The DTI ratio is calculated when you add all of your monthly debt payments and divide that number by your income before taxes. There are two types: A front-end DTI is a calculation that is related to the house you want to purchase and the mortgage required to buy it. A back-end DTI shows you your current debt situation.

Most lenders suggest that in 2023 the front-end DTI ratio should hover around 28 percent. However, the back-end ratio can have a little more flexibility, with a maximum of 36 percent. In simple terms, you can decrease your debt-to income ratio by either decreasing your debts or increasing your income. Your DTI ratios will be positively affected if you reduce your debt or avoid taking on additional debt.

4. You can save up for a down payment. This will reduce your monthly mortgage payment. While 20 percent is the recommended down payment for a home purchase, other types of loans and lenders may require as little or as much as 3 percent, depending on your eligibility for federal programs.

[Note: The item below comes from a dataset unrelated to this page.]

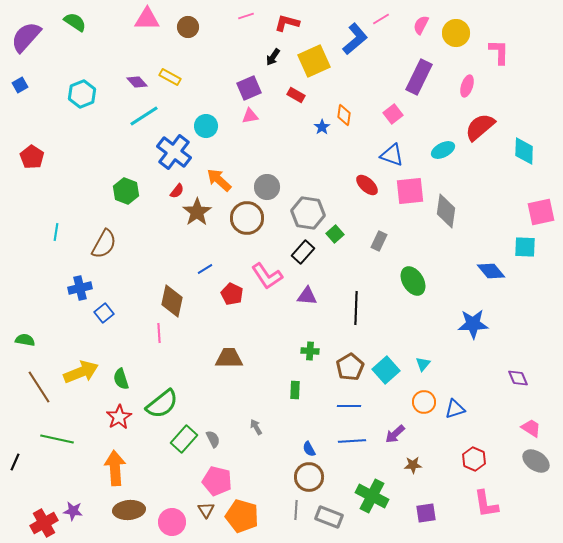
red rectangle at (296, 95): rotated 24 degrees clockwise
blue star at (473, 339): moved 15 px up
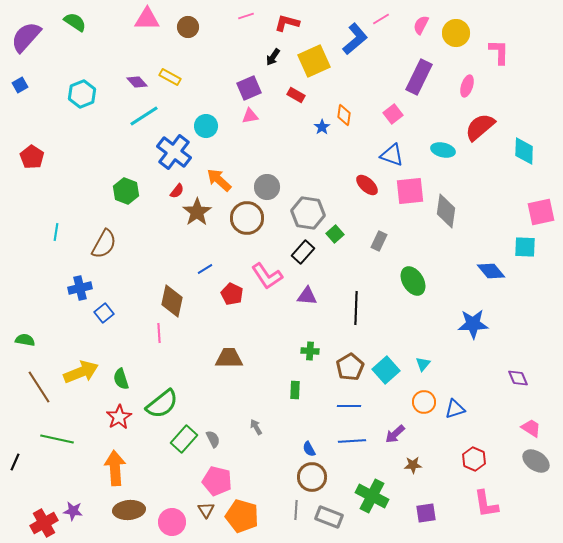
cyan ellipse at (443, 150): rotated 40 degrees clockwise
brown circle at (309, 477): moved 3 px right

You can lower your monthly payments by putting down more money upfront, even if it isn’t 20 percent of the purchase cost. There are several ways to save money on your down payment, including:

A strict budget is essential.

You can cancel unutilized memberships and subscription fees.

Reduce your consumption of fast food and dining out.

Avoid unnecessary technology and clothing purchases.

Temporarily reduce the amount you save for retirement.

These may seem like small steps but every dollar that you put towards your down payment will pay off in the long-term.

5. Talk to a Loan Officer — A loan officer will help you understand your options and determine the best rate. New American Funding’s loan representatives can help you find the right rate for you, whether you are looking for an FHA loan or conventional loan.

After speaking with a loan advisor, and getting a great interest rate, lock it with New American Funding’s 5-year Rate Protection Pledge. The pledge locks in your interest rate and allows you to refinance later to a lower rate (if applicable).

New American Funding can help you navigate the mortgage process

New American Funding helps homeowners connect with experts who can assist them at every stage of the process, from getting control of their finances to choosing between traditional and non-traditional mortgage options.

  • A Buydown Loan offers lower monthly payments in the first year. New American Funding offers a fixed-rate loan to eligible borrowers that can lower your first, second, and third year payments on a 30-year loan.
  • The Buyer Accepted cash buyer program helps customers compete against cash buyer offers. This program allows you to buy your home at a lower price and close quicker than traditional buyers. You have up to 90 days to list your home. The program also helps you stand out among the rest by offering a better offer.
  • RE Home Connect allows customers to connect with real estate agents who can assist them in the buying process. RE Home Connect allows you to connect with recommended agents that can help you analyze the market and maximize your buying power.

New American Funding’s loan advisers are able to help homebuyers navigate the process of getting their finances in order and selecting the right loan for them. The J. D. Power U.S. Mortgage Servicer Satisfaction Study 2022 ranked New American Funding #1 in customer satisfaction. This prestigious recognition was possible because of the company’s dedication to helping all clients achieve homeownership.